Autonomous Database is particularly appealing these days as organizations struggle to find and hire IT professionals, according to Pasternak. With the ‘self-driving’ solution automating patching, security and backup functionality, database administrators can focus on more impactful projects.
And the data benefits of OCI flow into another key area that enterprises are actively exploring: machine learning, AI and data science.
“That’s where Autonomous is starting to get traction, because it’s easier to move your Oracle Database to Autonomous, and then it’s easier to get started using AI and machine learning because it’s built into the platform,” Pasternak said. “It’s not some additional add-on, so it becomes a natural next step without having to relearn a data platform.”
Deloitte and Oracle launched the ELEVATE program in 2019 to help clients maximize their existing Oracle investments, optimize their operations, and reinvest in innovation to transform their infrastructure and applications.
For enterprises not yet ready for a comprehensive digital transformation with SaaS, ELEVATE offers a mechanism to fund those projects in the future by immediately driving down costs.
“It’s focused on helping clients think about what they want to achieve going forward and how to optimize current investments to fund those results,” Pasternak said.
One example comes from a recent engagement with a global consumer goods company that was looking to vacate its data centers.

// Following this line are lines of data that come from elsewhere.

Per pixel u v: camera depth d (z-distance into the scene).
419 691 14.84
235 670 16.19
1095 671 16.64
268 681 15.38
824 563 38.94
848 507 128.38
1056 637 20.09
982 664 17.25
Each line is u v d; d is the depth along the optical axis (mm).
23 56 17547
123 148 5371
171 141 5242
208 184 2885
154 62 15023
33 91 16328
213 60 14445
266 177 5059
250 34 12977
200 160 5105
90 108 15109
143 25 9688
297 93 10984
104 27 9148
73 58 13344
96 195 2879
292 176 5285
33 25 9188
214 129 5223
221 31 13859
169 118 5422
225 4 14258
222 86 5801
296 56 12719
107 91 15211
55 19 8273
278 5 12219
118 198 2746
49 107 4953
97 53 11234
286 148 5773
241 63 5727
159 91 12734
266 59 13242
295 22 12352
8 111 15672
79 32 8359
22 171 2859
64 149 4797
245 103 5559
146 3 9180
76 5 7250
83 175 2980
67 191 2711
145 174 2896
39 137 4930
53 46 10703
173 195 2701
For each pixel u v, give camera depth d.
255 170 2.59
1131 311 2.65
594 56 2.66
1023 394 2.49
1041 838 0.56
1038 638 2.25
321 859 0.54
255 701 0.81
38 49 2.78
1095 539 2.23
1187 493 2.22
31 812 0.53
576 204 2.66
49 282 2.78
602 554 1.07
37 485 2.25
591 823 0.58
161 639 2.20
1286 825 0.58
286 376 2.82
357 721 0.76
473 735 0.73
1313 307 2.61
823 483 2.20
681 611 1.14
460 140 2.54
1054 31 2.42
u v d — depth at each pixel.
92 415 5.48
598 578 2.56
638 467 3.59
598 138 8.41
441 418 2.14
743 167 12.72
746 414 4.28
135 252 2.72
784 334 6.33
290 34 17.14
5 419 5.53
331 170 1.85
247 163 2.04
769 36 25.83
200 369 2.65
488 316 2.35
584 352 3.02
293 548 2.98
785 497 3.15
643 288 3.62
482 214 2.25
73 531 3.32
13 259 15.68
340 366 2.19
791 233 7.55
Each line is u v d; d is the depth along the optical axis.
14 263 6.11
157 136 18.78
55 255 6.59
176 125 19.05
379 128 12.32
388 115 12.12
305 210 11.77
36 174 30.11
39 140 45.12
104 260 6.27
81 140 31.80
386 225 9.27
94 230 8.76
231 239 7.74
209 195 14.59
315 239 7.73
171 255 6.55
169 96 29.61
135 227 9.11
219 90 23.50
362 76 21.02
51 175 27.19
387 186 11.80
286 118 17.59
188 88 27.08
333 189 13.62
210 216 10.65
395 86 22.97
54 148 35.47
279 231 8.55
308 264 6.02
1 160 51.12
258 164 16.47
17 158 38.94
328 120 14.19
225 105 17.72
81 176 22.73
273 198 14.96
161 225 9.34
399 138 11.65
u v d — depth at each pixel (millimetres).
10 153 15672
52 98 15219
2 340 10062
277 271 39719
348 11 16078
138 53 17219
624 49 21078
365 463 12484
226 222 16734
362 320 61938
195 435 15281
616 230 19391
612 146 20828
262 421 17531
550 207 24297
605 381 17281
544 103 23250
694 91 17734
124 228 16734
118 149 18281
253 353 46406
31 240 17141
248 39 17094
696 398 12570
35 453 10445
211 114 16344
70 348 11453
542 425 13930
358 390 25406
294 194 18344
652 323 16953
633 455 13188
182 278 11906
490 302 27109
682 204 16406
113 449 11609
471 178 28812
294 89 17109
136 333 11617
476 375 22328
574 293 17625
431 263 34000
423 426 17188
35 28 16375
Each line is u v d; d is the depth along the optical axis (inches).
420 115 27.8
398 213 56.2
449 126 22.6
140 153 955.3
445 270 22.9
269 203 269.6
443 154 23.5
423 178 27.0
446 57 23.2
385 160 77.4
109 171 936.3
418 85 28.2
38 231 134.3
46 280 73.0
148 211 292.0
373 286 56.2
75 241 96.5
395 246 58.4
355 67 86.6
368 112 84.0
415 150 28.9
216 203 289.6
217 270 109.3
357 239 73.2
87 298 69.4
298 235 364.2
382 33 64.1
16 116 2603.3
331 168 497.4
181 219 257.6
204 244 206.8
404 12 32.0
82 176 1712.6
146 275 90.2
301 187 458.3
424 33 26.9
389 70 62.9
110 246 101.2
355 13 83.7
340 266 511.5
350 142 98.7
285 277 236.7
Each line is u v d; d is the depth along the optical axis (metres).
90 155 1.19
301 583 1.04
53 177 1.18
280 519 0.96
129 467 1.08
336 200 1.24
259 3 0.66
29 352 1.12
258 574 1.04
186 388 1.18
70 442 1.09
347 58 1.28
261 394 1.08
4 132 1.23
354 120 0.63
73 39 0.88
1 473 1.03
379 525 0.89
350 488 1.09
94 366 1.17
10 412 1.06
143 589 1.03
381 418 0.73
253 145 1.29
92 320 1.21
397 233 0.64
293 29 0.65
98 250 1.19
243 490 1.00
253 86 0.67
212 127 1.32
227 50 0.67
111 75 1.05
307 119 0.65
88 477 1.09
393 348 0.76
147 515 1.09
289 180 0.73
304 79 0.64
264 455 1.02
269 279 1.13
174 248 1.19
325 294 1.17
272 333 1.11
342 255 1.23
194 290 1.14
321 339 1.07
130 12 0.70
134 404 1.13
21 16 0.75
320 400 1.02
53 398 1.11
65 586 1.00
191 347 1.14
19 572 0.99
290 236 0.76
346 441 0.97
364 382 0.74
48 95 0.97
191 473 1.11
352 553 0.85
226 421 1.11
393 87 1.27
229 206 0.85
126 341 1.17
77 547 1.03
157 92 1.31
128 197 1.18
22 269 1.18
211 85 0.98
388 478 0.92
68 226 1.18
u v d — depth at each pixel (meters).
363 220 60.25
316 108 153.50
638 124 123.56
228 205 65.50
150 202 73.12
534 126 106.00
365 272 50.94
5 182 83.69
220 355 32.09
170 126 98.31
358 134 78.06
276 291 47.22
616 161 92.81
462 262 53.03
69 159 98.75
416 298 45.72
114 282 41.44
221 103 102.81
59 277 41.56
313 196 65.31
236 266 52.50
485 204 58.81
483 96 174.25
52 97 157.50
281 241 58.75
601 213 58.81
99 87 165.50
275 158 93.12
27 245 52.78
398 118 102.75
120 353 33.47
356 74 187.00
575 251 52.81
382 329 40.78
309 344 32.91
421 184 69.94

Deloitte’s experienced cloud professionals spent time with that company exploring both its business and its IT strategy, then developing actionable plans for achieving desired business outcomes.
“We were able to bring in the ELEVATE program, help them realize cost savings early so that they could continue to invest into the data center evacuation with an eye to a more transformative engagement later on,” Pasternak said.